- [WHAT IS EXPECTED] Of the lines listed below, return exactly those that run from the line containing "Абсолютна висота скла - 10 см." through the line containing "зняти і при необхідності очистити.", both included.

- [ENTRIES SHOWN]
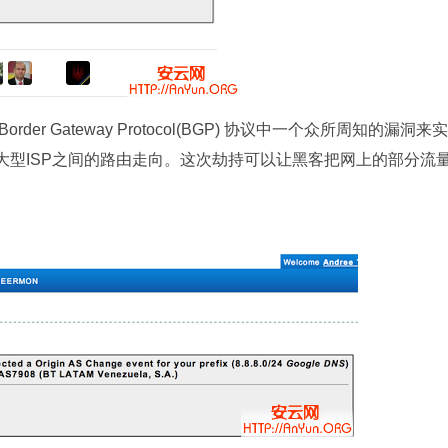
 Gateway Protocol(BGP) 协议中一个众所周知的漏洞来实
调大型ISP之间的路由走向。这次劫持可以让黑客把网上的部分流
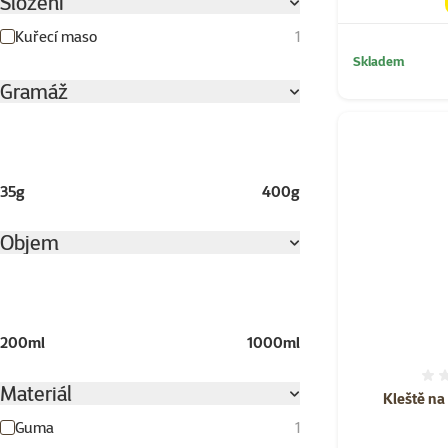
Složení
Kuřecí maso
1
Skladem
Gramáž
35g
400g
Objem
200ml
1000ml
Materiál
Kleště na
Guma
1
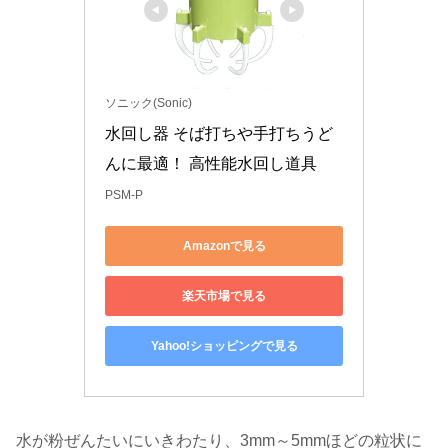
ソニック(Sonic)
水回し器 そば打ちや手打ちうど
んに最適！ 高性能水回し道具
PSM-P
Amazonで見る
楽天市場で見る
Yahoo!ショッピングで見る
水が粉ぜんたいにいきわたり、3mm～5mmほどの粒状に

* * *

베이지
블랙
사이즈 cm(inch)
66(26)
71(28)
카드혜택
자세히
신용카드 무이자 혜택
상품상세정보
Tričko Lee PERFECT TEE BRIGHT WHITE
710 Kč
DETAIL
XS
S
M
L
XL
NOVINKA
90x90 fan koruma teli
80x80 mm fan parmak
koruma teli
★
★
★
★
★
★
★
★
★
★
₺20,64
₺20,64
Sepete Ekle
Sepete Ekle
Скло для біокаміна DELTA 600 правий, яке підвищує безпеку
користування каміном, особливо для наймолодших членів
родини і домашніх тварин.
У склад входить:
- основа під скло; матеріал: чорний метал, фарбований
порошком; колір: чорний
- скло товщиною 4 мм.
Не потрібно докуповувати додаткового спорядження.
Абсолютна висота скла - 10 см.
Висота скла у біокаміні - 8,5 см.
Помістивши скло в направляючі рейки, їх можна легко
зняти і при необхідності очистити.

- [WRITTEN RESPONSE]
Абсолютна висота скла - 10 см.
Висота скла у біокаміні - 8,5 см.
Помістивши скло в направляючі рейки, їх можна легко
зняти і при необхідності очистити.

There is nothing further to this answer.